Building Orientation and Energy Efficiency, Part 2

  • 28 February, 2020

Part 1 of Building Orientation and Energy Efficiency examined the role of building siting and passive strategies according to the major climatic regions. As a recap, those four major climatic regions are: cold, temperate, hot-arid and hot-humid.

We covered the orientation in plan regarding sun exposure and internal heat gains for the benefit (or detriment) of the building. In addition to location in plan on the site, the vertical orientation of a building-especially on a hill-is also as important.

Air moves with temperature and terrain. Different terrains channel the wind in varying paths. These-along with the climate regions-create microclimates, which are essentially the climates of the immediate site based on a very local set of conditions. Besides the terrain channeling or dispersing/moving wind in unique ways, we must also recognize how temperature affects air movement.

Hot air rises because it is less dense than cold air.
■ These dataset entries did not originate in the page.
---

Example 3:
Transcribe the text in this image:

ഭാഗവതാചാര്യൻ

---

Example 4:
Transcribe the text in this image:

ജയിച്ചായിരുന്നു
During the day, air moves over land and through valleys and rises as the sun warms it. Because of this, air moves uphill in valleys throughout the day. As that air cools during the evening and night, the direction reverses as the land cools. This is due to the loss of heat in the air resulting in the air flowing down the valley walls and settling in the valley floor, only to start the process again once when the sun comes up.

Building Orientation and Energy Efficiency, Part 2

The temperature changes in the air and land can create different effects throughout the day and in different seasons. For example, in a cold climatic region, buildings placed on the tops of hills (especially within narrow valleys) should be avoided, especially without a windbreak. This is because of the cold winds to which the building would be exposed in those locations. Assuming conventional construction (not air-tight or similar), cold air can infiltrate a building and introduce cold air into a warm interior, making it inefficient to heat the building on the interior (cold climates need higher internal heat gains as they are heat dominated). Additionally, buildings should not be located at the bottom of a hill, where cold air can pool in valleys, etc. for the same reasons.

Buildings in hot-humid climates are often lifted off the ground to promote air movement around and through them for natural ventilation and to keep them away from the humid ground covered in vegetation.

Buildings in hot-arid climates benefit from being located at the bottom of a hill/valley because of the pooling of cooler air and the potential of shadows from the valley walls that may block harsh sun.

Often, when siting buildings for construction, the solar path takes the dominant priority. However, siting in regard to the environment, is complex. Sun and shading are two factors. Wind movement and terrain profile are equally as important in considering the factors that can affect a building's performance.